[Opening Dataset extract section]

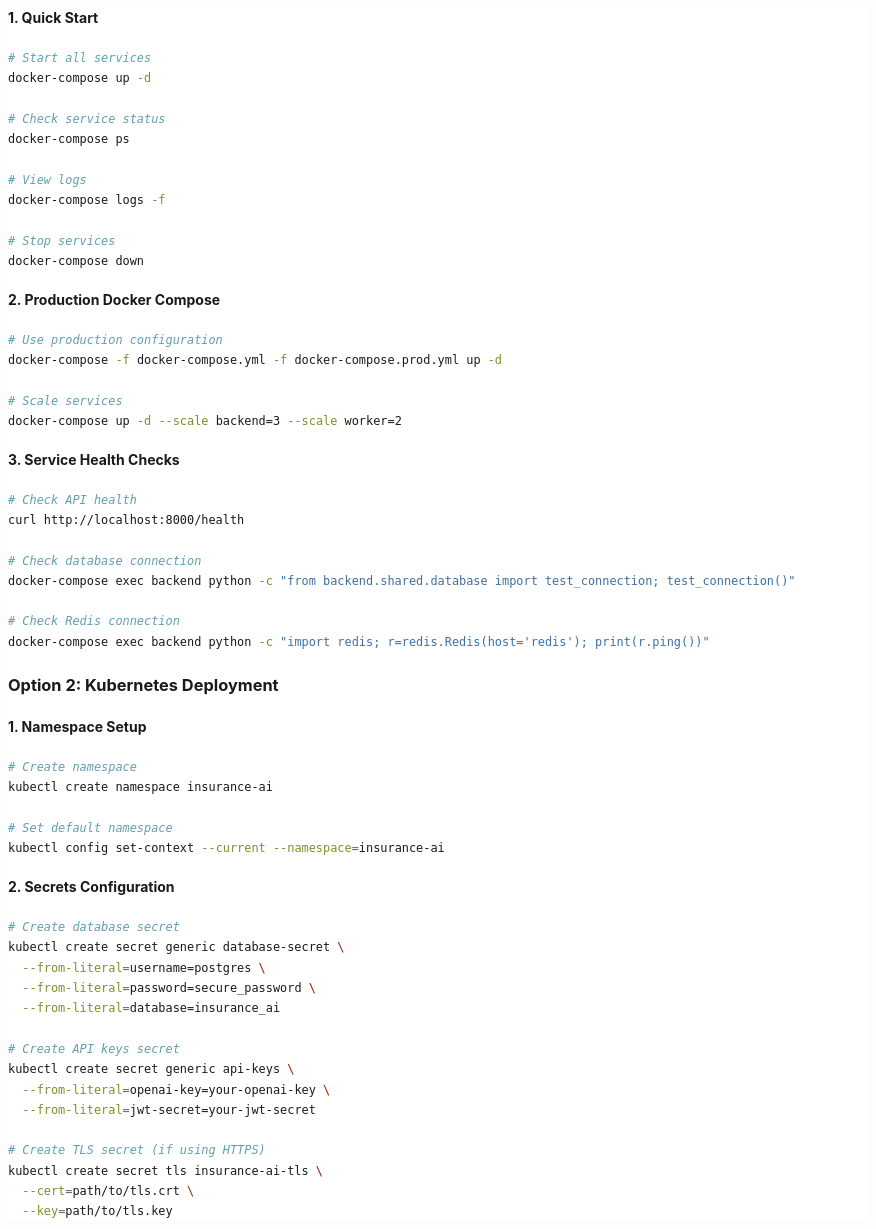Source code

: #### 1. Quick Start
```bash
# Start all services
docker-compose up -d

# Check service status
docker-compose ps

# View logs
docker-compose logs -f

# Stop services
docker-compose down
```

#### 2. Production Docker Compose
```bash
# Use production configuration
docker-compose -f docker-compose.yml -f docker-compose.prod.yml up -d

# Scale services
docker-compose up -d --scale backend=3 --scale worker=2
```

#### 3. Service Health Checks
```bash
# Check API health
curl http://localhost:8000/health

# Check database connection
docker-compose exec backend python -c "from backend.shared.database import test_connection; test_connection()"

# Check Redis connection
docker-compose exec backend python -c "import redis; r=redis.Redis(host='redis'); print(r.ping())"
```

### Option 2: Kubernetes Deployment

#### 1. Namespace Setup
```bash
# Create namespace
kubectl create namespace insurance-ai

# Set default namespace
kubectl config set-context --current --namespace=insurance-ai
```

#### 2. Secrets Configuration
```bash
# Create database secret
kubectl create secret generic database-secret \
  --from-literal=username=postgres \
  --from-literal=password=secure_password \
  --from-literal=database=insurance_ai

# Create API keys secret
kubectl create secret generic api-keys \
  --from-literal=openai-key=your-openai-key \
  --from-literal=jwt-secret=your-jwt-secret

# Create TLS secret (if using HTTPS)
kubectl create secret tls insurance-ai-tls \
  --cert=path/to/tls.crt \
  --key=path/to/tls.key
```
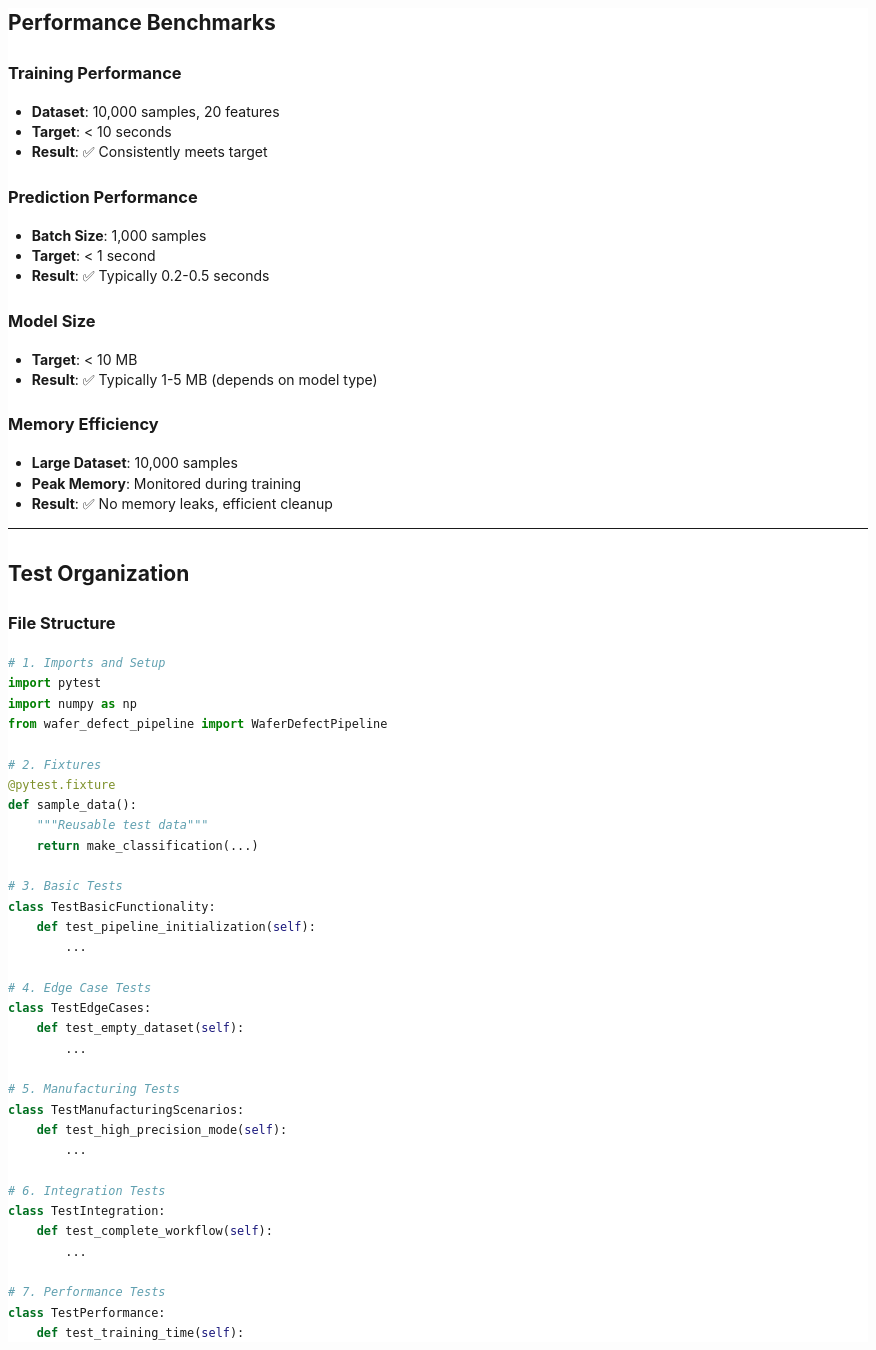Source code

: ## Performance Benchmarks

### Training Performance
- **Dataset**: 10,000 samples, 20 features
- **Target**: < 10 seconds
- **Result**: ✅ Consistently meets target

### Prediction Performance
- **Batch Size**: 1,000 samples
- **Target**: < 1 second
- **Result**: ✅ Typically 0.2-0.5 seconds

### Model Size
- **Target**: < 10 MB
- **Result**: ✅ Typically 1-5 MB (depends on model type)

### Memory Efficiency
- **Large Dataset**: 10,000 samples
- **Peak Memory**: Monitored during training
- **Result**: ✅ No memory leaks, efficient cleanup

---

## Test Organization

### File Structure
```python
# 1. Imports and Setup
import pytest
import numpy as np
from wafer_defect_pipeline import WaferDefectPipeline

# 2. Fixtures
@pytest.fixture
def sample_data():
    """Reusable test data"""
    return make_classification(...)

# 3. Basic Tests
class TestBasicFunctionality:
    def test_pipeline_initialization(self):
        ...

# 4. Edge Case Tests
class TestEdgeCases:
    def test_empty_dataset(self):
        ...

# 5. Manufacturing Tests
class TestManufacturingScenarios:
    def test_high_precision_mode(self):
        ...

# 6. Integration Tests
class TestIntegration:
    def test_complete_workflow(self):
        ...

# 7. Performance Tests
class TestPerformance:
    def test_training_time(self):
```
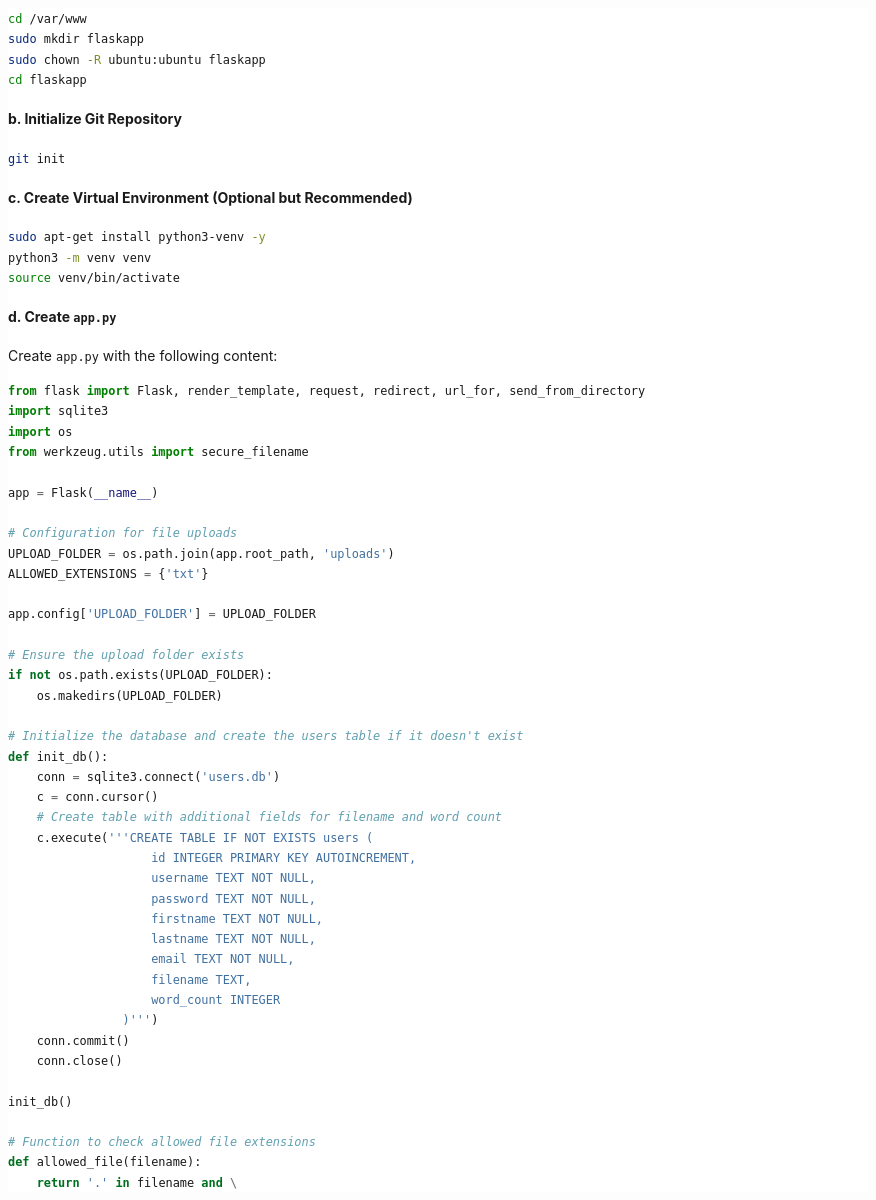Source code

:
 ```bash
cd /var/www
sudo mkdir flaskapp
sudo chown -R ubuntu:ubuntu flaskapp
cd flaskapp
```

#### b. Initialize Git Repository

```bash
git init
```

#### c. Create Virtual Environment (Optional but Recommended)

```bash
sudo apt-get install python3-venv -y
python3 -m venv venv
source venv/bin/activate
```

#### d. Create `app.py`

Create `app.py` with the following content:

```python
from flask import Flask, render_template, request, redirect, url_for, send_from_directory
import sqlite3
import os
from werkzeug.utils import secure_filename

app = Flask(__name__)

# Configuration for file uploads
UPLOAD_FOLDER = os.path.join(app.root_path, 'uploads')
ALLOWED_EXTENSIONS = {'txt'}

app.config['UPLOAD_FOLDER'] = UPLOAD_FOLDER

# Ensure the upload folder exists
if not os.path.exists(UPLOAD_FOLDER):
    os.makedirs(UPLOAD_FOLDER)

# Initialize the database and create the users table if it doesn't exist
def init_db():
    conn = sqlite3.connect('users.db')
    c = conn.cursor()
    # Create table with additional fields for filename and word count
    c.execute('''CREATE TABLE IF NOT EXISTS users (
                    id INTEGER PRIMARY KEY AUTOINCREMENT,
                    username TEXT NOT NULL,
                    password TEXT NOT NULL,
                    firstname TEXT NOT NULL,
                    lastname TEXT NOT NULL,
                    email TEXT NOT NULL,
                    filename TEXT,
                    word_count INTEGER
                )''')
    conn.commit()
    conn.close()

init_db()

# Function to check allowed file extensions
def allowed_file(filename):
    return '.' in filename and \
```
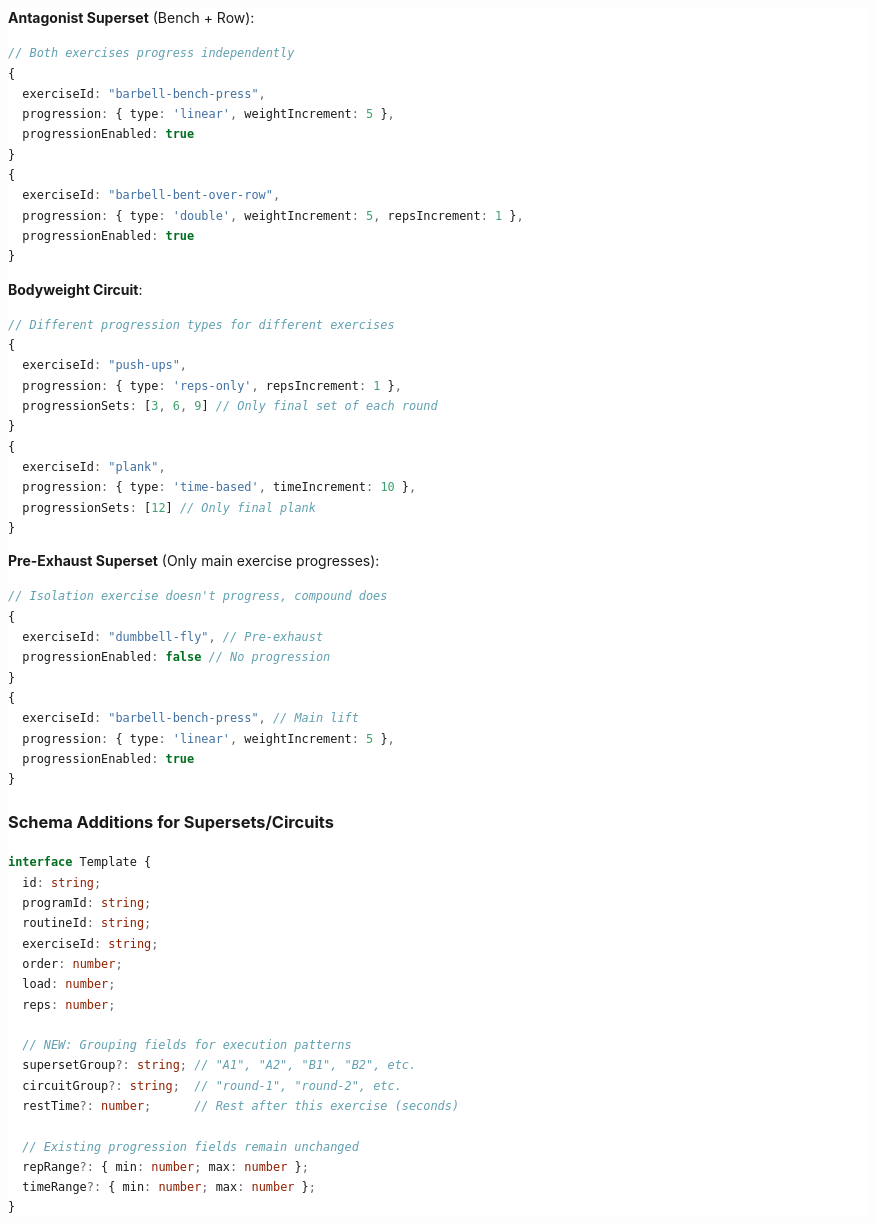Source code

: **Antagonist Superset** (Bench + Row):
```typescript
// Both exercises progress independently
{
  exerciseId: "barbell-bench-press",
  progression: { type: 'linear', weightIncrement: 5 },
  progressionEnabled: true
}
{
  exerciseId: "barbell-bent-over-row", 
  progression: { type: 'double', weightIncrement: 5, repsIncrement: 1 },
  progressionEnabled: true
}
```

**Bodyweight Circuit**:
```typescript
// Different progression types for different exercises
{
  exerciseId: "push-ups",
  progression: { type: 'reps-only', repsIncrement: 1 },
  progressionSets: [3, 6, 9] // Only final set of each round
}
{
  exerciseId: "plank",
  progression: { type: 'time-based', timeIncrement: 10 },
  progressionSets: [12] // Only final plank
}
```

**Pre-Exhaust Superset** (Only main exercise progresses):
```typescript
// Isolation exercise doesn't progress, compound does
{
  exerciseId: "dumbbell-fly", // Pre-exhaust
  progressionEnabled: false // No progression
}
{
  exerciseId: "barbell-bench-press", // Main lift
  progression: { type: 'linear', weightIncrement: 5 },
  progressionEnabled: true
}
```

### Schema Additions for Supersets/Circuits

```typescript
interface Template {
  id: string;
  programId: string;
  routineId: string;
  exerciseId: string;
  order: number;
  load: number;
  reps: number;
  
  // NEW: Grouping fields for execution patterns
  supersetGroup?: string; // "A1", "A2", "B1", "B2", etc.
  circuitGroup?: string;  // "round-1", "round-2", etc.
  restTime?: number;      // Rest after this exercise (seconds)
  
  // Existing progression fields remain unchanged
  repRange?: { min: number; max: number };
  timeRange?: { min: number; max: number };
}
```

[Closing Dataset extract section]

**Exercise brief**
Output the listing above in full and exactly, with pictures excluded.

**Expected output**
Source code

: #### 1. Quick Start
```bash
# Start all services
docker-compose up -d

# Check service status
docker-compose ps

# View logs
docker-compose logs -f

# Stop services
docker-compose down
```

#### 2. Production Docker Compose
```bash
# Use production configuration
docker-compose -f docker-compose.yml -f docker-compose.prod.yml up -d

# Scale services
docker-compose up -d --scale backend=3 --scale worker=2
```

#### 3. Service Health Checks
```bash
# Check API health
curl http://localhost:8000/health

# Check database connection
docker-compose exec backend python -c "from backend.shared.database import test_connection; test_connection()"

# Check Redis connection
docker-compose exec backend python -c "import redis; r=redis.Redis(host='redis'); print(r.ping())"
```

### Option 2: Kubernetes Deployment

#### 1. Namespace Setup
```bash
# Create namespace
kubectl create namespace insurance-ai

# Set default namespace
kubectl config set-context --current --namespace=insurance-ai
```

#### 2. Secrets Configuration
```bash
# Create database secret
kubectl create secret generic database-secret \
  --from-literal=username=postgres \
  --from-literal=password=secure_password \
  --from-literal=database=insurance_ai

# Create API keys secret
kubectl create secret generic api-keys \
  --from-literal=openai-key=your-openai-key \
  --from-literal=jwt-secret=your-jwt-secret

# Create TLS secret (if using HTTPS)
kubectl create secret tls insurance-ai-tls \
  --cert=path/to/tls.crt \
  --key=path/to/tls.key
```
Source code

: ## Performance Benchmarks

### Training Performance
- **Dataset**: 10,000 samples, 20 features
- **Target**: < 10 seconds
- **Result**: ✅ Consistently meets target

### Prediction Performance
- **Batch Size**: 1,000 samples
- **Target**: < 1 second
- **Result**: ✅ Typically 0.2-0.5 seconds

### Model Size
- **Target**: < 10 MB
- **Result**: ✅ Typically 1-5 MB (depends on model type)

### Memory Efficiency
- **Large Dataset**: 10,000 samples
- **Peak Memory**: Monitored during training
- **Result**: ✅ No memory leaks, efficient cleanup

---

## Test Organization

### File Structure
```python
# 1. Imports and Setup
import pytest
import numpy as np
from wafer_defect_pipeline import WaferDefectPipeline

# 2. Fixtures
@pytest.fixture
def sample_data():
    """Reusable test data"""
    return make_classification(...)

# 3. Basic Tests
class TestBasicFunctionality:
    def test_pipeline_initialization(self):
        ...

# 4. Edge Case Tests
class TestEdgeCases:
    def test_empty_dataset(self):
        ...

# 5. Manufacturing Tests
class TestManufacturingScenarios:
    def test_high_precision_mode(self):
        ...

# 6. Integration Tests
class TestIntegration:
    def test_complete_workflow(self):
        ...

# 7. Performance Tests
class TestPerformance:
    def test_training_time(self):
```
Source code

:
 ```bash
cd /var/www
sudo mkdir flaskapp
sudo chown -R ubuntu:ubuntu flaskapp
cd flaskapp
```

#### b. Initialize Git Repository

```bash
git init
```

#### c. Create Virtual Environment (Optional but Recommended)

```bash
sudo apt-get install python3-venv -y
python3 -m venv venv
source venv/bin/activate
```

#### d. Create `app.py`

Create `app.py` with the following content:

```python
from flask import Flask, render_template, request, redirect, url_for, send_from_directory
import sqlite3
import os
from werkzeug.utils import secure_filename

app = Flask(__name__)

# Configuration for file uploads
UPLOAD_FOLDER = os.path.join(app.root_path, 'uploads')
ALLOWED_EXTENSIONS = {'txt'}

app.config['UPLOAD_FOLDER'] = UPLOAD_FOLDER

# Ensure the upload folder exists
if not os.path.exists(UPLOAD_FOLDER):
    os.makedirs(UPLOAD_FOLDER)

# Initialize the database and create the users table if it doesn't exist
def init_db():
    conn = sqlite3.connect('users.db')
    c = conn.cursor()
    # Create table with additional fields for filename and word count
    c.execute('''CREATE TABLE IF NOT EXISTS users (
                    id INTEGER PRIMARY KEY AUTOINCREMENT,
                    username TEXT NOT NULL,
                    password TEXT NOT NULL,
                    firstname TEXT NOT NULL,
                    lastname TEXT NOT NULL,
                    email TEXT NOT NULL,
                    filename TEXT,
                    word_count INTEGER
                )''')
    conn.commit()
    conn.close()

init_db()

# Function to check allowed file extensions
def allowed_file(filename):
    return '.' in filename and \
```
Source code

: **Antagonist Superset** (Bench + Row):
```typescript
// Both exercises progress independently
{
  exerciseId: "barbell-bench-press",
  progression: { type: 'linear', weightIncrement: 5 },
  progressionEnabled: true
}
{
  exerciseId: "barbell-bent-over-row", 
  progression: { type: 'double', weightIncrement: 5, repsIncrement: 1 },
  progressionEnabled: true
}
```

**Bodyweight Circuit**:
```typescript
// Different progression types for different exercises
{
  exerciseId: "push-ups",
  progression: { type: 'reps-only', repsIncrement: 1 },
  progressionSets: [3, 6, 9] // Only final set of each round
}
{
  exerciseId: "plank",
  progression: { type: 'time-based', timeIncrement: 10 },
  progressionSets: [12] // Only final plank
}
```

**Pre-Exhaust Superset** (Only main exercise progresses):
```typescript
// Isolation exercise doesn't progress, compound does
{
  exerciseId: "dumbbell-fly", // Pre-exhaust
  progressionEnabled: false // No progression
}
{
  exerciseId: "barbell-bench-press", // Main lift
  progression: { type: 'linear', weightIncrement: 5 },
  progressionEnabled: true
}
```

### Schema Additions for Supersets/Circuits

```typescript
interface Template {
  id: string;
  programId: string;
  routineId: string;
  exerciseId: string;
  order: number;
  load: number;
  reps: number;
  
  // NEW: Grouping fields for execution patterns
  supersetGroup?: string; // "A1", "A2", "B1", "B2", etc.
  circuitGroup?: string;  // "round-1", "round-2", etc.
  restTime?: number;      // Rest after this exercise (seconds)
  
  // Existing progression fields remain unchanged
  repRange?: { min: number; max: number };
  timeRange?: { min: number; max: number };
}
```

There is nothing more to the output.